_AUFGABEN_
[1] Ändern Sie im Text über Antibiotikaresistenzen die Passage, die mit „Eben diese einst“ beginnt und bis einschließlich „Waffe stumpf wäre.“ reicht, indem Sie „Darmbakterien“ durch „Darmkeime“ ersetzen, und geben Sie die Passage so wieder.
[2] Übersetzen Sie aus dem Text über Antibiotikaresistenzen folgenden Satz ins Englische: „Zudem vermögen normalerweise harmlose Bakterien, die stark wuchern, durchaus manchmal Krankheiten zu verursachen.“
[3] Gegen welche Substanzen ist Enterococcus faecalis laut dem Text über Antibiotikaresistenzen von Natur aus geschützt?

_AUSGANGSTEXT_
# # # # #

Ein weiterer kontraproduktiver Effekt ist, daß mit den bekämpften Pathogenen unvermeidlich auch harmlose Bakterien eingehen. Zum einen wird dadurch das Feld noch stärker geräumt, auf dem sich widerstandsfähige gefährliche Erreger vermehren können; zum anderen überleben von den nur nebenbei dezimierten Arten ebenfalls gefeite Varianten, die sich dann ausbreiten. Damit züchtet man geradezu ein Reservoir von Populationen mit Resistenzmerkmalen, aus dem sich hinzukommende Krankheitserreger bedienen können. Zudem vermögen normalerweise harmlose Bakterien, die stark wuchern, durchaus manchmal Krankheiten zu verursachen.
Beispielsweise hat der häufige Einsatz von Cephalosporinen die Vermehrung des schon erwähnten Enterococcus faecalis begünstigt, denn die Spezies ist von Natur aus gegen diese Substanzen geschützt. Das Immunsystem gesunder Menschen hält zwar auch multiresisten-te Stämme dieses Darmbakteriums in Schach und verhindert ihre Ausbreitung; doch geschwächte Personen können lebensgefährlich erkranken, falls innere Organe oder Teile wie die Herzklappen befallen und angegriffen werden.
Eben diese einst gutartigen Bakterien sind infolge des langjährigen Gebrauchs von Vancomycin inzwischen ein gefährliches Sammelbecken für Resistenzen gegen das Antibiotikum geworden, das die Mediziner eigentlich dafür in Reserve halten sollten, daß andere versagen. Die Gefahr, daß solche Eigenschaften an andere Mikroben weitergehen ist sehr groß – man denke nur an die eingangs angeführten Beispiele von kaum beherrschbaren Infektionen mit Staphylococcus aureus: Dessen zahlreiche vielfachresistente Stämme könnten bald von den Darmbakterien auch völlige Unempfindlichkeit gegen Vancomycin übernehmen, so daß die letzte den Ärzten verbliebene Waffe stumpf wäre.

# # # # #

Gespeicherte Einträge:

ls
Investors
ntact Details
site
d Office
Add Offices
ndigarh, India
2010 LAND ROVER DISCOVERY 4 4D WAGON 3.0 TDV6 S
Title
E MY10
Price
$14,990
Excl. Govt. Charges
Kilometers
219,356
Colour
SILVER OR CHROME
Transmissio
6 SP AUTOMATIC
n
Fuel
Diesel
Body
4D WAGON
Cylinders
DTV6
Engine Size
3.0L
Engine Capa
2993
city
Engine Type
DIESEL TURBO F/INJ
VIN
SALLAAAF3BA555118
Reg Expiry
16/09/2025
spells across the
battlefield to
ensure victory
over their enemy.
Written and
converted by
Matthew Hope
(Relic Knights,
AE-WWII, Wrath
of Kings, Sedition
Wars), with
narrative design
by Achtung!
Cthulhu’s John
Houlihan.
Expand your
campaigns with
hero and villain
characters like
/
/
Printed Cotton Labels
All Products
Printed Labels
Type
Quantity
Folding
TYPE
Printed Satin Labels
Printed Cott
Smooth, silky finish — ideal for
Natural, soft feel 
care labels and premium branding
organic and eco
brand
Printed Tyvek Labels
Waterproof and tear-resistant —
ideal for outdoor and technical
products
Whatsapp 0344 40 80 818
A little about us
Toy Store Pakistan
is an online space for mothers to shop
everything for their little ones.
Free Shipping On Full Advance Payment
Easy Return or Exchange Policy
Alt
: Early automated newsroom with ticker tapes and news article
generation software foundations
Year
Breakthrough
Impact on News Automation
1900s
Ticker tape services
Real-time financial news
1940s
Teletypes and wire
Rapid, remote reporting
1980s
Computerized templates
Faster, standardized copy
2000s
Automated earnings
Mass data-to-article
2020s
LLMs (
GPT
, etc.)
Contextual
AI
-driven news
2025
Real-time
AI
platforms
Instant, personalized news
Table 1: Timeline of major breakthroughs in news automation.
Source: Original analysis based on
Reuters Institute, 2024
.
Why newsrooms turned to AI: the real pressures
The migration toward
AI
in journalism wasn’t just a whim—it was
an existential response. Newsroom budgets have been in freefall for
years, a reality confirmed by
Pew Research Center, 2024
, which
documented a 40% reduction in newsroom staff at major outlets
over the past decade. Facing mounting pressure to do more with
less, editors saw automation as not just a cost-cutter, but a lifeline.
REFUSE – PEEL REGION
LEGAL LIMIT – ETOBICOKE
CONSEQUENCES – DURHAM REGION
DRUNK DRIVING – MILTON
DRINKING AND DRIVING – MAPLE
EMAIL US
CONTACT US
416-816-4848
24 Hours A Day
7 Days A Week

# # # # #

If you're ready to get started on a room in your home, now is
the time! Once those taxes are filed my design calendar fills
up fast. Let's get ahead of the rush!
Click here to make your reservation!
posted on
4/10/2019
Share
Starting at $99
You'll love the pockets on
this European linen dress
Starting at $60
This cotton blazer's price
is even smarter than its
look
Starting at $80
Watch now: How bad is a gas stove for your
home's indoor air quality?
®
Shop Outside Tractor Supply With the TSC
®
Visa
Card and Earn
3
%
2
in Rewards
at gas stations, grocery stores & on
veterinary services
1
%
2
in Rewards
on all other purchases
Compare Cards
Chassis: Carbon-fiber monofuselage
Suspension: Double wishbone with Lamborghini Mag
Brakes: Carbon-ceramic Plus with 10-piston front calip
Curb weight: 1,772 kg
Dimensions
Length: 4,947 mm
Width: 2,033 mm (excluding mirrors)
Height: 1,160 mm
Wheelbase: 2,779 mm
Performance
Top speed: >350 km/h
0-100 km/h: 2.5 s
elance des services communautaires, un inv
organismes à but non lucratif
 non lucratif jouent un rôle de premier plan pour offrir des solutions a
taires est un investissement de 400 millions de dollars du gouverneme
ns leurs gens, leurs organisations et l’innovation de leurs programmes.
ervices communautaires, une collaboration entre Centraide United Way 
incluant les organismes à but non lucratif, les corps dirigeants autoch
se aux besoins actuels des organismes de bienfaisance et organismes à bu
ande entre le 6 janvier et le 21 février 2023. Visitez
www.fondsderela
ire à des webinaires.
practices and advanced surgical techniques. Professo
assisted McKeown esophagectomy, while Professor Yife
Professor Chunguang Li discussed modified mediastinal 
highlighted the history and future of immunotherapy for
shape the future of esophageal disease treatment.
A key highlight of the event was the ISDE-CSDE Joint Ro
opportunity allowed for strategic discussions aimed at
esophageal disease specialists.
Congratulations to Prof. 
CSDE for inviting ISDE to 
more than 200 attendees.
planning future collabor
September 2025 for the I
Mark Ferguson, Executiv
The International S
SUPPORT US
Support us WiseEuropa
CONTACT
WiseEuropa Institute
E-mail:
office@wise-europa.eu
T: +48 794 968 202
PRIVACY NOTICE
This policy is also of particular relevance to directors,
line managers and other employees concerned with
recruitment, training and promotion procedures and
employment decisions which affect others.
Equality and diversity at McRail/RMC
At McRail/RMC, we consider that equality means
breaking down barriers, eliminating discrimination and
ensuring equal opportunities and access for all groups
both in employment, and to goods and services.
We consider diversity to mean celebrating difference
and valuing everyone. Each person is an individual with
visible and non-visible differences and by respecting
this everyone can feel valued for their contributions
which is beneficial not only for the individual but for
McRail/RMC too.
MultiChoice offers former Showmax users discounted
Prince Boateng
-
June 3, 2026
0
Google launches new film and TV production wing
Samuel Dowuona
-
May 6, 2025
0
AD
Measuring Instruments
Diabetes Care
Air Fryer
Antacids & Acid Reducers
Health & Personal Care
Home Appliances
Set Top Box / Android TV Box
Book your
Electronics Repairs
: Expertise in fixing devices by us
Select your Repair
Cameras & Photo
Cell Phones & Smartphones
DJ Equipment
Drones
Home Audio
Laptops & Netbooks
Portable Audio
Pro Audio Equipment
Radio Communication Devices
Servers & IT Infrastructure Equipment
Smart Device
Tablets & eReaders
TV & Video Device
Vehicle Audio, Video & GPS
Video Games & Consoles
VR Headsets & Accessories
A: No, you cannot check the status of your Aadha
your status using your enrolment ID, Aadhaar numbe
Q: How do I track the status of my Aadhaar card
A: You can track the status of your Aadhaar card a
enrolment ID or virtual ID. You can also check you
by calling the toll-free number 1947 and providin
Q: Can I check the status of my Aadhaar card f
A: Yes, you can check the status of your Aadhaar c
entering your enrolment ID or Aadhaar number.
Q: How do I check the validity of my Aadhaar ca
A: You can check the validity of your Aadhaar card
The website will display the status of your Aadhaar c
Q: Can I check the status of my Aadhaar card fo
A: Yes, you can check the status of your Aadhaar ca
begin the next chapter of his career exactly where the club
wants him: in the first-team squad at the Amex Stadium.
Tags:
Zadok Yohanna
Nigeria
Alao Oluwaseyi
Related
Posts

# # # # #

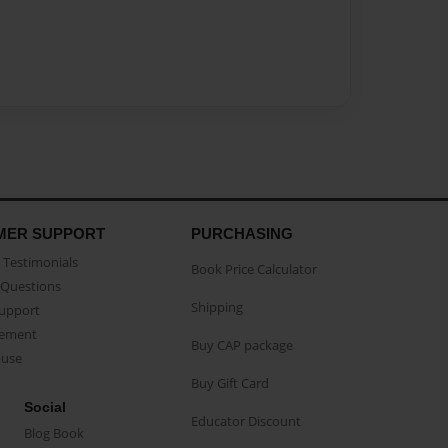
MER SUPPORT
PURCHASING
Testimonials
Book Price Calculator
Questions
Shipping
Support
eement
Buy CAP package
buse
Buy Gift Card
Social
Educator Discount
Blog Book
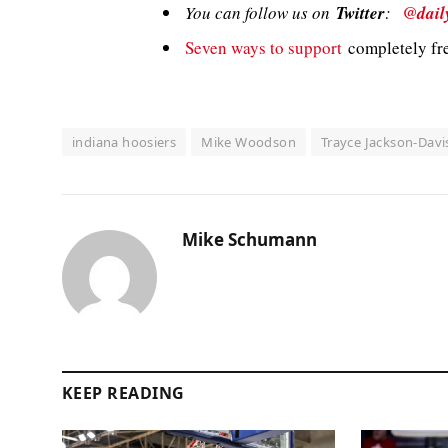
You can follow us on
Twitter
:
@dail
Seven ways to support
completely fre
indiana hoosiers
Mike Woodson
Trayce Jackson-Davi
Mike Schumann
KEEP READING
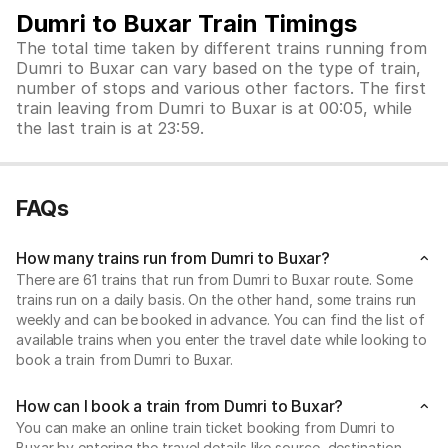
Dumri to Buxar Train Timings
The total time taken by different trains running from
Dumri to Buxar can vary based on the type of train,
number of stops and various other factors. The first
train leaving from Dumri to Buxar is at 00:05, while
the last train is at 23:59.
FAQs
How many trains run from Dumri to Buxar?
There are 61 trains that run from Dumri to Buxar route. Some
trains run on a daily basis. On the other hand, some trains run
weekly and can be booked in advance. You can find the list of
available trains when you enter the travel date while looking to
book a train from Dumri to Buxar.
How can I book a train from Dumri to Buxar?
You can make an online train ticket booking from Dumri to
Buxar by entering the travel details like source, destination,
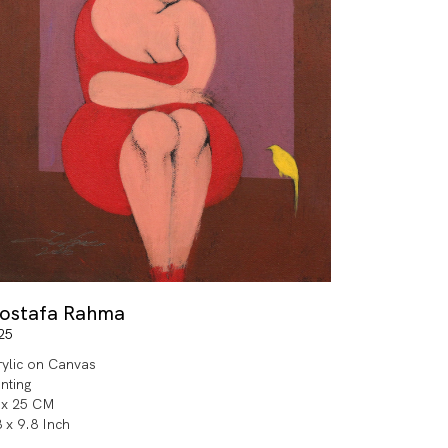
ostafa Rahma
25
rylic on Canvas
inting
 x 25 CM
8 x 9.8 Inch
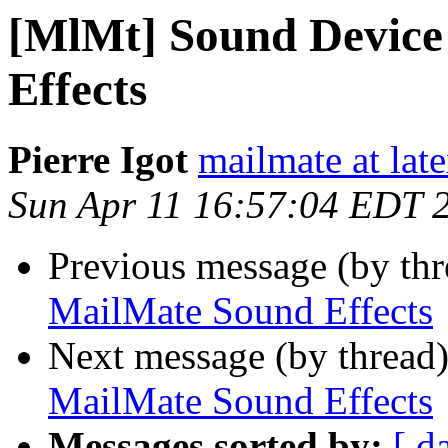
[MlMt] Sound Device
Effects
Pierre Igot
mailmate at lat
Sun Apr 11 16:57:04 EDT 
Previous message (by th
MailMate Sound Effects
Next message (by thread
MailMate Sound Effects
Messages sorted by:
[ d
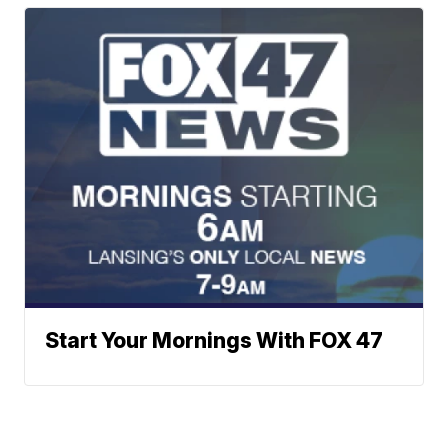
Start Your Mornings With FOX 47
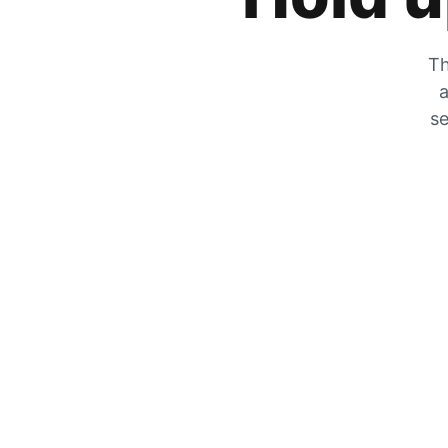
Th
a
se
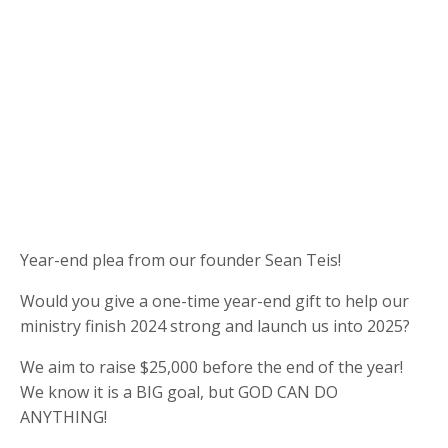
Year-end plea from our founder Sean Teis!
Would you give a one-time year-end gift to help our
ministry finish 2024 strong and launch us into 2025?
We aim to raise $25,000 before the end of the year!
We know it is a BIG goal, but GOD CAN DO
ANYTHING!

# # # # #

_LÖSUNGEN_
[1]
Eben diese einst gutartigen Bakterien sind infolge des langjährigen Gebrauchs von Vancomycin inzwischen ein gefährliches Sammelbecken für Resistenzen gegen das Antibiotikum geworden, das die Mediziner eigentlich dafür in Reserve halten sollten, daß andere versagen. Die Gefahr, daß solche Eigenschaften an andere Mikroben weitergehen ist sehr groß – man denke nur an die eingangs angeführten Beispiele von kaum beherrschbaren Infektionen mit Staphylococcus aureus: Dessen zahlreiche vielfachresistente Stämme könnten bald von den Darmkeime auch völlige Unempfindlichkeit gegen Vancomycin übernehmen, so daß die letzte den Ärzten verbliebene Waffe stumpf wäre.

[2] Moreover, normally harmless bacteria that proliferate heavily are quite capable of sometimes causing diseases.

[3] Gegen Cephalosporine.